053 :: GIVE
Listen to "053 :: GIVE" on Spreaker."Give-upping" by Disiniblud, from Disiniblud, released by Smugglers Way in 2025. Listen / Buy direct
Transcript
What am I hearing? That is, perhaps, the fundamental question I hope any new piece of music I come across will pose. What I am constantly seeking is music that throws me into a state of bewilderment and also wonder. And this music, in all its shimmering brilliance, is a perfect example: so clearly a thing of beauty, but such a baffling collage, of countless voices layered one on top of the other, chopped, cut short, sometimes glitching out, as the surrounding air buzzes with an anxious rattle and melts into a warm harmony, enveloping itself as it envelops us.

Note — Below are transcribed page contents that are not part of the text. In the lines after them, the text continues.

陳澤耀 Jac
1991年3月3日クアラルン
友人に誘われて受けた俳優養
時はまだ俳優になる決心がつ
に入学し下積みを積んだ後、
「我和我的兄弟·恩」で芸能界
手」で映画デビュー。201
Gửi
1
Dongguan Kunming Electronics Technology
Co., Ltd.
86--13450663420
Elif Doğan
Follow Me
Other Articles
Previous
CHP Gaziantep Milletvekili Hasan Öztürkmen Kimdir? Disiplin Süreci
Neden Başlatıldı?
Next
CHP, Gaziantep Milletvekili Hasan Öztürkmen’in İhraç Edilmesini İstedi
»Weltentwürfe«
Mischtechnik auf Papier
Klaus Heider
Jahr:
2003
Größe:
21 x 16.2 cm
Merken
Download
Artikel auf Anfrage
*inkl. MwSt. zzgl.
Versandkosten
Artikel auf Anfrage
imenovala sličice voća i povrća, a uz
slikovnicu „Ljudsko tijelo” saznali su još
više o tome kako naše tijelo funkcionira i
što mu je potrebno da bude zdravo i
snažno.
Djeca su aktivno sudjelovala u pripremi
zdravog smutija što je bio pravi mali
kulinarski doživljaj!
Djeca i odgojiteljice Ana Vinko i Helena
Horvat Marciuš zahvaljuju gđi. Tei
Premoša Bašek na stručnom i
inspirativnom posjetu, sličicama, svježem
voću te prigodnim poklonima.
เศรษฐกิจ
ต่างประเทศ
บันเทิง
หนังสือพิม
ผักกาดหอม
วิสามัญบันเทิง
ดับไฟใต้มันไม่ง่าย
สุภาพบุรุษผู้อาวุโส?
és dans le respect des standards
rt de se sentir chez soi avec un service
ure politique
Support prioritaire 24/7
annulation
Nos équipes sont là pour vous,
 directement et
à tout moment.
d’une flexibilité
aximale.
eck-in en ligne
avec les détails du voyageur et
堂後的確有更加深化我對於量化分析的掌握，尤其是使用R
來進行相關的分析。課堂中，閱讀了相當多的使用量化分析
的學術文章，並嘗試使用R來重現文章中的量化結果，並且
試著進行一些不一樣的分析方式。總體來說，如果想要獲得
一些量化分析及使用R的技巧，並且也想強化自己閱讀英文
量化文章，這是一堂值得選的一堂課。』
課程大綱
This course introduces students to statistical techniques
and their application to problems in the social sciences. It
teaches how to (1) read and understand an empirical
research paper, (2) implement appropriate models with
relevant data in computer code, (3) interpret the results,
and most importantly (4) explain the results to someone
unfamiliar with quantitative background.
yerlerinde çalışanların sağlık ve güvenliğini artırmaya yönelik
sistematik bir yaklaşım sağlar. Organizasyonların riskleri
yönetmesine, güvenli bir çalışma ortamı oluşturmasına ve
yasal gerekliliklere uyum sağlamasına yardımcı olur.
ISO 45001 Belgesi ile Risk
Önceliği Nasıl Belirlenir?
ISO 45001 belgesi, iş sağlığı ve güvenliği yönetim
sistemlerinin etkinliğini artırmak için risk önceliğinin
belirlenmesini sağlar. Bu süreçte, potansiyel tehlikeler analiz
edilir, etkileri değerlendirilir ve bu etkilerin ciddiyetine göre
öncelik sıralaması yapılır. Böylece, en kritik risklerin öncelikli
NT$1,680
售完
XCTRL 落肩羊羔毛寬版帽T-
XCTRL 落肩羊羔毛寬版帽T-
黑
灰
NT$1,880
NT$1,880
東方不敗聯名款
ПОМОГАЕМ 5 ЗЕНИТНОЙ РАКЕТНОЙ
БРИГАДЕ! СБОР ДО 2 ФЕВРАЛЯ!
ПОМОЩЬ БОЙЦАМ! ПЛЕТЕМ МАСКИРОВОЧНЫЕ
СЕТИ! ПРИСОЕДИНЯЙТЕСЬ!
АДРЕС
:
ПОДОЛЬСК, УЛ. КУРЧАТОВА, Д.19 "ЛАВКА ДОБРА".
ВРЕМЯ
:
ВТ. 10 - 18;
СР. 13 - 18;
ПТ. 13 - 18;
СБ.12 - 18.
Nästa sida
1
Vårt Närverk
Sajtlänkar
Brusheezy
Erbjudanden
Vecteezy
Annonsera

But what really strikes me about this music is its eschewal of form. It's not following any standard structure or compositional pattern. It's more like it's following individual sounds and ideas, seeing where they lead, letting them blossom and multiply, and pulling every other imaginable sound in with them. It's like music is not so much the intention but rather an emergent phenomenon of the controlled chaos these musicians have stirred into existence. And it's remarkable, to encounter music like this. It never seems like it should be possible, and you never know which way it's gonna go. And I know, this is not the first music to ever sound like this. I guess it's what is typically called "post-rock", but even that designation seems too specific. It's more like post-everything, post-post, postcore, post as an aesthetic unto itself. So, of course, this music must push itself to the limit – must nearly rend itself apart – must take in everything in order to show that it can transcend anything, even its own being.
And I still don't know what I'm hearing. Fragments of voices, disappearing before completing their thought. A throbbing bass, pounding like a headache or a heart attack. A keyboard so overdriven that it might be a guitar. Drums whose rhythm is like a perpetual crash. A wall of barely distinguishable sounds. Yet somehow, from this maelstrom, what we hear is music, bursting forth from these millions of sound waves colliding, a new form of energy released out into the world, a little miracle of physics – a bewildering wonder ringing between our ears.
Liner Notes
Disiniblud is a collab between the musicians Rachika Nayar and Nina Keith. "Give-upping" features additional vocals from Julianna Barwick.